Nerves gather in the bottom of my stomach, even if I don’t let it show. I’ve got my poker face on, Lady Gaga pulsing through my brain while I move into the dorm, say hi to new neighbors, and watch my parents walking to their car with their credit cards and without me.
It’s the first day of college, and it’s a lot different than my first day of high school. There, I was run over by a varsity football player and tried to look for my sister to protect me and help me open my locker. As an almighty senior, she was way too cool to be next to me and I just focused on going home. It was miserable, I kept going back until my high school became a second home of sorts.
Now, we actually live in our new school. It’s our home away from home, where you can hang posters that would make your mother clutch at her heart a little up on the walls. Where you don’t have to worry about coming home too late to your father waiting at home on the couch, pretending to watch TV and really watching the clock.
Now, not quite two months later, it seems like everyone is hitting that slump. That why-am-I-taking-this-class, what-am-I-doing-with-my-life slump that I’m hearing hits people midway through the first semester.
It’s hard to remember my optimism when I first came here. I was so nervous on my first day, but I was still shiny and new. I had power music on my iPod and empty notebooks to fill with information learned from my college classes. Now, I’m trying to remember how much I love my classes to keep up the momentum, but the truth is I’m wondering what I’m doing here.
Meanwhile, life at home goes on without me. Life goes on at home without all of us; now, we’re detached spectators. We return home, sit on our old beds and wonder why our parents haven’t just broken down and cried every day without us.

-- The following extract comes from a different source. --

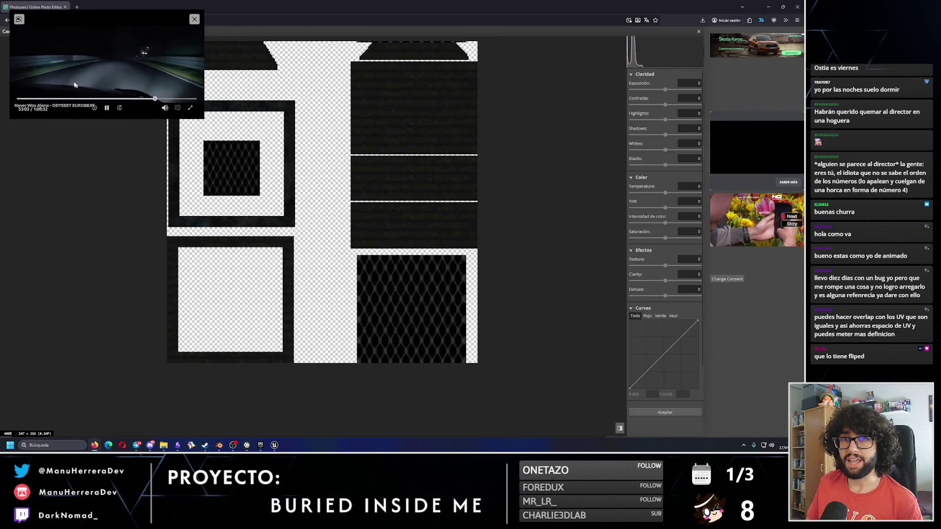
{"action": "left_click_drag", "start_coordinate": [667, 90], "coordinate": [704, 89]}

As a freshman, it’s hard to get used to this new life, without parents and with cafeteria food three times a day. Instead of walking down to the end of the driveway for the mailbox, I have to go to the KC after class. I live with someone who, two months ago, I barely knew her name.
Life is different, but it’s still going on. When I first arrived, it was easy to pretend that it didn’t bother me, because it really didn’t. I was happy to settle in and be a college student. I, like so many of my peers, spent my entire senior year of high school wishing I were at Albion and finally in college. Now that I’m here, it’s so much more than I thought it would be, but at the same time it’s less because it’s not where I grew up.
While I look around and ask myself how I got here, I realize it’s because I had all this hope and optimism that I transferred into shiny new binders and shiny new classes and fancy institutes to join. I wanted to make something of myself and be something bigger and better than I was back at home.
That’s why we leave, to be something more than we were back at home. It’s different and weird and kind of lonely at first, but it’s also fresh and shiny and wrapped in the new comforter from Bed Bath & Beyond. And that’s why we come here, so we can be wrapped in something warm and new in order to be new people, ready to take on the world.